::: RECORDS FOR THE TASK

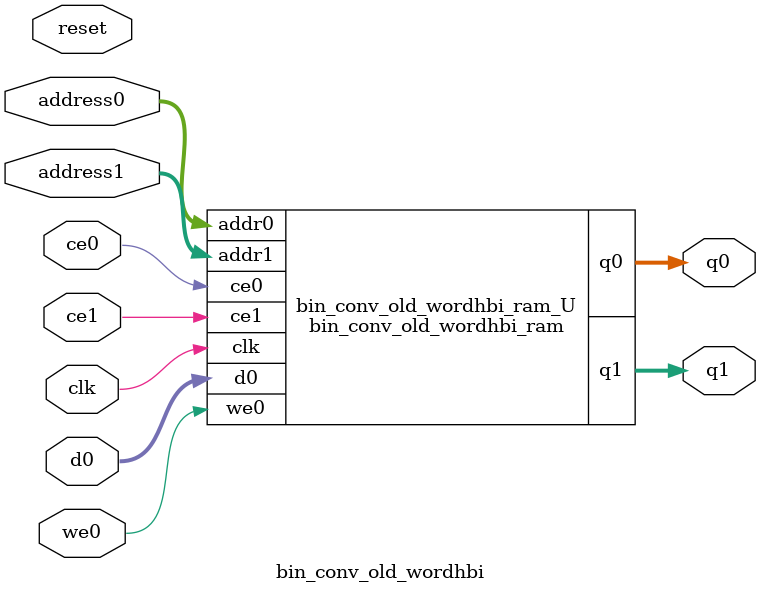
<source format=v>
`timescale 1 ns / 1 ps
module bin_conv_old_wordhbi_ram (addr0, ce0, d0, we0, q0, addr1, ce1, q1,  clk);

parameter DWIDTH = 2;
parameter AWIDTH = 8;
parameter MEM_SIZE = 160;

input[AWIDTH-1:0] addr0;
input ce0;
input[DWIDTH-1:0] d0;
input we0;
output reg[DWIDTH-1:0] q0;
input[AWIDTH-1:0] addr1;
input ce1;
output reg[DWIDTH-1:0] q1;
input clk;

(* ram_style = "distributed" *)reg [DWIDTH-1:0] ram[0:MEM_SIZE-1];




always @(posedge clk)  
begin 
    if (ce0) 
    begin
        if (we0) 
        begin 
            ram[addr0] <= d0; 
        end 
        q0 <= ram[addr0];
    end
end


always @(posedge clk)  
begin 
    if (ce1) 
    begin
        q1 <= ram[addr1];
    end
end


endmodule

`timescale 1 ns / 1 ps
module bin_conv_old_wordhbi(
    reset,
    clk,
    address0,
    ce0,
    we0,
    d0,
    q0,
    address1,
    ce1,
    q1);

parameter DataWidth = 32'd2;
parameter AddressRange = 32'd160;
parameter AddressWidth = 32'd8;
input reset;
input clk;
input[AddressWidth - 1:0] address0;
input ce0;
input we0;
input[DataWidth - 1:0] d0;
output[DataWidth - 1:0] q0;
input[AddressWidth - 1:0] address1;
input ce1;
output[DataWidth - 1:0] q1;



bin_conv_old_wordhbi_ram bin_conv_old_wordhbi_ram_U(
    .clk( clk ),
    .addr0( address0 ),
    .ce0( ce0 ),
    .we0( we0 ),
    .d0( d0 ),
    .q0( q0 ),
    .addr1( address1 ),
    .ce1( ce1 ),
    .q1( q1 ));

endmodule


</source>
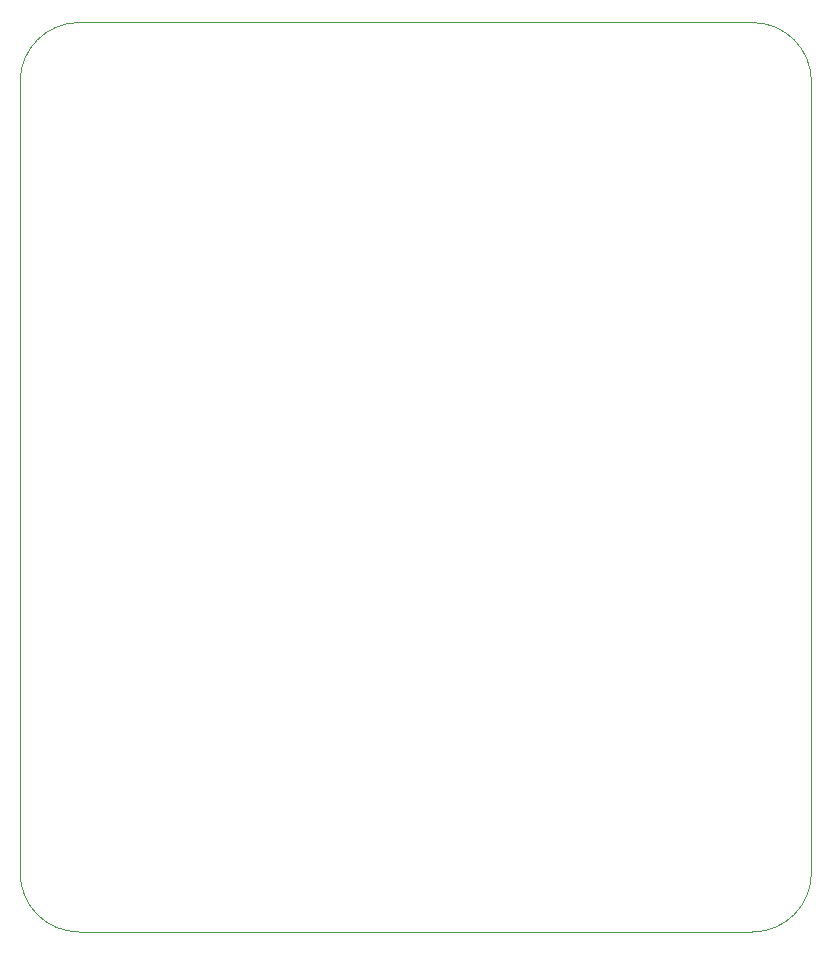
<source format=gbr>
%TF.GenerationSoftware,KiCad,Pcbnew,8.0.7*%
%TF.CreationDate,2025-05-23T18:18:51-03:00*%
%TF.ProjectId,uDAQ,75444151-2e6b-4696-9361-645f70636258,rev?*%
%TF.SameCoordinates,Original*%
%TF.FileFunction,Profile,NP*%
%FSLAX46Y46*%
G04 Gerber Fmt 4.6, Leading zero omitted, Abs format (unit mm)*
G04 Created by KiCad (PCBNEW 8.0.7) date 2025-05-23 18:18:51*
%MOMM*%
%LPD*%
G01*
G04 APERTURE LIST*
%TA.AperFunction,Profile*%
%ADD10C,0.050000*%
%TD*%
G04 APERTURE END LIST*
D10*
X45000000Y-161000000D02*
X45000000Y-94000000D01*
X112000000Y-161000000D02*
G75*
G02*
X107000000Y-166000000I-5000000J0D01*
G01*
X50000000Y-166000000D02*
G75*
G02*
X45000000Y-161000000I0J5000000D01*
G01*
X45000000Y-94000000D02*
G75*
G02*
X50000000Y-89000000I5000000J0D01*
G01*
X107000000Y-89000000D02*
X50000000Y-89000000D01*
X107000000Y-89000000D02*
G75*
G02*
X112000000Y-94000000I0J-5000000D01*
G01*
X112000000Y-161000000D02*
X112000000Y-94000000D01*
X107000000Y-166000000D02*
X50000000Y-166000000D01*
M02*

</source>
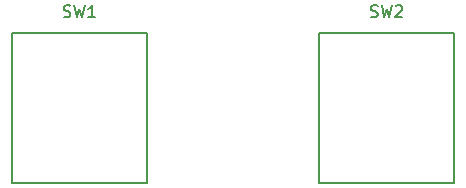
<source format=gbr>
G04 #@! TF.GenerationSoftware,KiCad,Pcbnew,(5.0.2)-1*
G04 #@! TF.CreationDate,2021-08-06T22:30:59+01:00*
G04 #@! TF.ProjectId,CN-BA3-03-03-kicad,434e2d42-4133-42d3-9033-2d30332d6b69,rev?*
G04 #@! TF.SameCoordinates,Original*
G04 #@! TF.FileFunction,Legend,Top*
G04 #@! TF.FilePolarity,Positive*
%FSLAX46Y46*%
G04 Gerber Fmt 4.6, Leading zero omitted, Abs format (unit mm)*
G04 Created by KiCad (PCBNEW (5.0.2)-1) date 06/08/2021 22:30:59*
%MOMM*%
%LPD*%
G01*
G04 APERTURE LIST*
%ADD10C,0.150000*%
G04 APERTURE END LIST*
D10*
G04 #@! TO.C,SW1*
X-18715000Y-18350000D02*
X-18715000Y-5650000D01*
X-18715000Y-18350000D02*
X-7285000Y-18350000D01*
X-7285000Y-18350000D02*
X-7285000Y-5650000D01*
X-18715000Y-5650000D02*
X-7285000Y-5650000D01*
G04 #@! TO.C,SW2*
X7285000Y-18350000D02*
X7285000Y-5650000D01*
X7285000Y-18350000D02*
X18715000Y-18350000D01*
X18715000Y-18350000D02*
X18715000Y-5650000D01*
X7285000Y-5650000D02*
X18715000Y-5650000D01*
G04 #@! TO.C,SW1*
X-14333333Y-4284761D02*
X-14190476Y-4332380D01*
X-13952380Y-4332380D01*
X-13857142Y-4284761D01*
X-13809523Y-4237142D01*
X-13761904Y-4141904D01*
X-13761904Y-4046666D01*
X-13809523Y-3951428D01*
X-13857142Y-3903809D01*
X-13952380Y-3856190D01*
X-14142857Y-3808571D01*
X-14238095Y-3760952D01*
X-14285714Y-3713333D01*
X-14333333Y-3618095D01*
X-14333333Y-3522857D01*
X-14285714Y-3427619D01*
X-14238095Y-3380000D01*
X-14142857Y-3332380D01*
X-13904761Y-3332380D01*
X-13761904Y-3380000D01*
X-13428571Y-3332380D02*
X-13190476Y-4332380D01*
X-13000000Y-3618095D01*
X-12809523Y-4332380D01*
X-12571428Y-3332380D01*
X-11666666Y-4332380D02*
X-12238095Y-4332380D01*
X-11952380Y-4332380D02*
X-11952380Y-3332380D01*
X-12047619Y-3475238D01*
X-12142857Y-3570476D01*
X-12238095Y-3618095D01*
G04 #@! TO.C,SW2*
X11666666Y-4284761D02*
X11809523Y-4332380D01*
X12047619Y-4332380D01*
X12142857Y-4284761D01*
X12190476Y-4237142D01*
X12238095Y-4141904D01*
X12238095Y-4046666D01*
X12190476Y-3951428D01*
X12142857Y-3903809D01*
X12047619Y-3856190D01*
X11857142Y-3808571D01*
X11761904Y-3760952D01*
X11714285Y-3713333D01*
X11666666Y-3618095D01*
X11666666Y-3522857D01*
X11714285Y-3427619D01*
X11761904Y-3380000D01*
X11857142Y-3332380D01*
X12095238Y-3332380D01*
X12238095Y-3380000D01*
X12571428Y-3332380D02*
X12809523Y-4332380D01*
X13000000Y-3618095D01*
X13190476Y-4332380D01*
X13428571Y-3332380D01*
X13761904Y-3427619D02*
X13809523Y-3380000D01*
X13904761Y-3332380D01*
X14142857Y-3332380D01*
X14238095Y-3380000D01*
X14285714Y-3427619D01*
X14333333Y-3522857D01*
X14333333Y-3618095D01*
X14285714Y-3760952D01*
X13714285Y-4332380D01*
X14333333Y-4332380D01*
G04 #@! TO.C,*
G04 #@! TD*
M02*

</source>
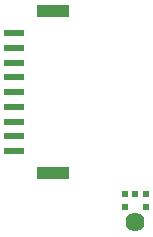
<source format=gbr>
G04 #@! TF.GenerationSoftware,KiCad,Pcbnew,5.0.1-33cea8e~67~ubuntu18.04.1*
G04 #@! TF.CreationDate,2019-01-15T14:32:31-08:00*
G04 #@! TF.ProjectId,fk-naturalist-sensors,666B2D6E61747572616C6973742D7365,rev?*
G04 #@! TF.SameCoordinates,Original*
G04 #@! TF.FileFunction,Paste,Bot*
G04 #@! TF.FilePolarity,Positive*
%FSLAX46Y46*%
G04 Gerber Fmt 4.6, Leading zero omitted, Abs format (unit mm)*
G04 Created by KiCad (PCBNEW 5.0.1-33cea8e~67~ubuntu18.04.1) date Tue 15 Jan 2019 02:32:31 PM PST*
%MOMM*%
%LPD*%
G01*
G04 APERTURE LIST*
%ADD10R,0.600000X0.522000*%
%ADD11C,1.624000*%
%ADD12R,1.700000X0.600000*%
%ADD13R,2.800000X1.000000*%
G04 APERTURE END LIST*
D10*
G04 #@! TO.C,U3*
X230620234Y-125236113D03*
X230620234Y-124153113D03*
X232420234Y-125236113D03*
X232420234Y-124153113D03*
D11*
X231520234Y-126488113D03*
D10*
X231520234Y-124153113D03*
G04 #@! TD*
D12*
G04 #@! TO.C,J1*
X221214400Y-120519200D03*
X221214400Y-119269200D03*
X221214400Y-118019200D03*
X221214400Y-116769200D03*
X221214400Y-115519200D03*
X221214400Y-114269200D03*
X221214400Y-113019200D03*
X221214400Y-111769200D03*
X221214400Y-110519200D03*
D13*
X224564400Y-122369200D03*
X224564400Y-108669200D03*
G04 #@! TD*
M02*

</source>
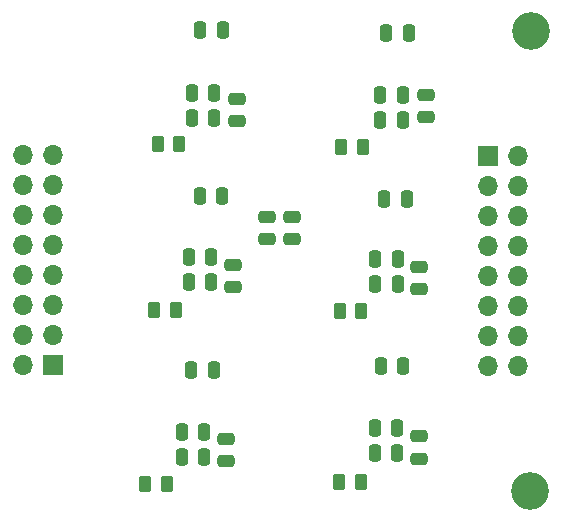
<source format=gbs>
G04 #@! TF.GenerationSoftware,KiCad,Pcbnew,(6.0.6)*
G04 #@! TF.CreationDate,2022-08-29T15:29:16+02:00*
G04 #@! TF.ProjectId,amplifier-board-six-channels,616d706c-6966-4696-9572-2d626f617264,rev?*
G04 #@! TF.SameCoordinates,Original*
G04 #@! TF.FileFunction,Soldermask,Bot*
G04 #@! TF.FilePolarity,Negative*
%FSLAX46Y46*%
G04 Gerber Fmt 4.6, Leading zero omitted, Abs format (unit mm)*
G04 Created by KiCad (PCBNEW (6.0.6)) date 2022-08-29 15:29:16*
%MOMM*%
%LPD*%
G01*
G04 APERTURE LIST*
G04 Aperture macros list*
%AMRoundRect*
0 Rectangle with rounded corners*
0 $1 Rounding radius*
0 $2 $3 $4 $5 $6 $7 $8 $9 X,Y pos of 4 corners*
0 Add a 4 corners polygon primitive as box body*
4,1,4,$2,$3,$4,$5,$6,$7,$8,$9,$2,$3,0*
0 Add four circle primitives for the rounded corners*
1,1,$1+$1,$2,$3*
1,1,$1+$1,$4,$5*
1,1,$1+$1,$6,$7*
1,1,$1+$1,$8,$9*
0 Add four rect primitives between the rounded corners*
20,1,$1+$1,$2,$3,$4,$5,0*
20,1,$1+$1,$4,$5,$6,$7,0*
20,1,$1+$1,$6,$7,$8,$9,0*
20,1,$1+$1,$8,$9,$2,$3,0*%
G04 Aperture macros list end*
%ADD10C,3.200000*%
%ADD11R,1.700000X1.700000*%
%ADD12O,1.700000X1.700000*%
%ADD13RoundRect,0.250000X-0.262500X-0.450000X0.262500X-0.450000X0.262500X0.450000X-0.262500X0.450000X0*%
%ADD14RoundRect,0.250000X-0.475000X0.250000X-0.475000X-0.250000X0.475000X-0.250000X0.475000X0.250000X0*%
%ADD15RoundRect,0.250000X0.250000X0.475000X-0.250000X0.475000X-0.250000X-0.475000X0.250000X-0.475000X0*%
%ADD16RoundRect,0.250000X-0.250000X-0.475000X0.250000X-0.475000X0.250000X0.475000X-0.250000X0.475000X0*%
%ADD17RoundRect,0.250000X0.475000X-0.250000X0.475000X0.250000X-0.475000X0.250000X-0.475000X-0.250000X0*%
G04 APERTURE END LIST*
D10*
X80695800Y-20548600D03*
D11*
X40300000Y-48875000D03*
D12*
X37760000Y-48875000D03*
X40300000Y-46335000D03*
X37760000Y-46335000D03*
X40300000Y-43795000D03*
X37760000Y-43795000D03*
X40300000Y-41255000D03*
X37760000Y-41255000D03*
X40300000Y-38715000D03*
X37760000Y-38715000D03*
X40300000Y-36175000D03*
X37760000Y-36175000D03*
X40300000Y-33635000D03*
X37760000Y-33635000D03*
X40300000Y-31095000D03*
X37760000Y-31095000D03*
D10*
X80670400Y-59486800D03*
D11*
X77063600Y-31125000D03*
D12*
X79603600Y-31125000D03*
X77063600Y-33665000D03*
X79603600Y-33665000D03*
X77063600Y-36205000D03*
X79603600Y-36205000D03*
X77063600Y-38745000D03*
X79603600Y-38745000D03*
X77063600Y-41285000D03*
X79603600Y-41285000D03*
X77063600Y-43825000D03*
X79603600Y-43825000D03*
X77063600Y-46365000D03*
X79603600Y-46365000D03*
X77063600Y-48905000D03*
X79603600Y-48905000D03*
D13*
X64500100Y-58751400D03*
X66325100Y-58751400D03*
X48056600Y-58898400D03*
X49881600Y-58898400D03*
D14*
X54881600Y-55098400D03*
X54881600Y-56998400D03*
X55531600Y-40348400D03*
X55531600Y-42248400D03*
D15*
X69412600Y-54201400D03*
X67512600Y-54201400D03*
X69462600Y-39851400D03*
X67562600Y-39851400D03*
X53681600Y-41798400D03*
X51781600Y-41798400D03*
X53896600Y-25823400D03*
X51996600Y-25823400D03*
D13*
X64687600Y-30426400D03*
X66512600Y-30426400D03*
D16*
X68312600Y-34751400D03*
X70212600Y-34751400D03*
X52681600Y-34498400D03*
X54581600Y-34498400D03*
X68012600Y-48951400D03*
X69912600Y-48951400D03*
D14*
X71262600Y-40551400D03*
X71262600Y-42451400D03*
D15*
X69887600Y-28076400D03*
X67987600Y-28076400D03*
X69887600Y-25976400D03*
X67987600Y-25976400D03*
D17*
X60502800Y-38186400D03*
X60502800Y-36286400D03*
D16*
X51981600Y-49298400D03*
X53881600Y-49298400D03*
D15*
X53896600Y-27923400D03*
X51996600Y-27923400D03*
D14*
X71812600Y-25951400D03*
X71812600Y-27851400D03*
D15*
X53681600Y-39698400D03*
X51781600Y-39698400D03*
D17*
X58420000Y-38186400D03*
X58420000Y-36286400D03*
D14*
X71262600Y-54901400D03*
X71262600Y-56801400D03*
D15*
X69462600Y-41951400D03*
X67562600Y-41951400D03*
X53081600Y-56648400D03*
X51181600Y-56648400D03*
D16*
X52746600Y-20473400D03*
X54646600Y-20473400D03*
D14*
X55831600Y-26298400D03*
X55831600Y-28198400D03*
D13*
X64550100Y-44301400D03*
X66375100Y-44301400D03*
X48819100Y-44198400D03*
X50644100Y-44198400D03*
D16*
X68487600Y-20726400D03*
X70387600Y-20726400D03*
D13*
X49134100Y-30123400D03*
X50959100Y-30123400D03*
D15*
X69412600Y-56301400D03*
X67512600Y-56301400D03*
X53081600Y-54548400D03*
X51181600Y-54548400D03*
M02*

</source>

::::::

> [TASK STATEMENT]: In the listing above, find the line with "X107000000Y-166000000D02*" and the line with "X12190476Y-4237142D01*". Set down exactly those lines and everything between them, skipping pictures.

> [OUTPUT OF THE TASK]:
X107000000Y-166000000D02*
X50000000Y-166000000D01*
M02*

</source>
<source format=gbr>
G04 #@! TF.GenerationSoftware,KiCad,Pcbnew,(5.0.2)-1*
G04 #@! TF.CreationDate,2021-08-06T22:30:59+01:00*
G04 #@! TF.ProjectId,CN-BA3-03-03-kicad,434e2d42-4133-42d3-9033-2d30332d6b69,rev?*
G04 #@! TF.SameCoordinates,Original*
G04 #@! TF.FileFunction,Legend,Top*
G04 #@! TF.FilePolarity,Positive*
%FSLAX46Y46*%
G04 Gerber Fmt 4.6, Leading zero omitted, Abs format (unit mm)*
G04 Created by KiCad (PCBNEW (5.0.2)-1) date 06/08/2021 22:30:59*
%MOMM*%
%LPD*%
G01*
G04 APERTURE LIST*
%ADD10C,0.150000*%
G04 APERTURE END LIST*
D10*
G04 #@! TO.C,SW1*
X-18715000Y-18350000D02*
X-18715000Y-5650000D01*
X-18715000Y-18350000D02*
X-7285000Y-18350000D01*
X-7285000Y-18350000D02*
X-7285000Y-5650000D01*
X-18715000Y-5650000D02*
X-7285000Y-5650000D01*
G04 #@! TO.C,SW2*
X7285000Y-18350000D02*
X7285000Y-5650000D01*
X7285000Y-18350000D02*
X18715000Y-18350000D01*
X18715000Y-18350000D02*
X18715000Y-5650000D01*
X7285000Y-5650000D02*
X18715000Y-5650000D01*
G04 #@! TO.C,SW1*
X-14333333Y-4284761D02*
X-14190476Y-4332380D01*
X-13952380Y-4332380D01*
X-13857142Y-4284761D01*
X-13809523Y-4237142D01*
X-13761904Y-4141904D01*
X-13761904Y-4046666D01*
X-13809523Y-3951428D01*
X-13857142Y-3903809D01*
X-13952380Y-3856190D01*
X-14142857Y-3808571D01*
X-14238095Y-3760952D01*
X-14285714Y-3713333D01*
X-14333333Y-3618095D01*
X-14333333Y-3522857D01*
X-14285714Y-3427619D01*
X-14238095Y-3380000D01*
X-14142857Y-3332380D01*
X-13904761Y-3332380D01*
X-13761904Y-3380000D01*
X-13428571Y-3332380D02*
X-13190476Y-4332380D01*
X-13000000Y-3618095D01*
X-12809523Y-4332380D01*
X-12571428Y-3332380D01*
X-11666666Y-4332380D02*
X-12238095Y-4332380D01*
X-11952380Y-4332380D02*
X-11952380Y-3332380D01*
X-12047619Y-3475238D01*
X-12142857Y-3570476D01*
X-12238095Y-3618095D01*
G04 #@! TO.C,SW2*
X11666666Y-4284761D02*
X11809523Y-4332380D01*
X12047619Y-4332380D01*
X12142857Y-4284761D01*
X12190476Y-4237142D01*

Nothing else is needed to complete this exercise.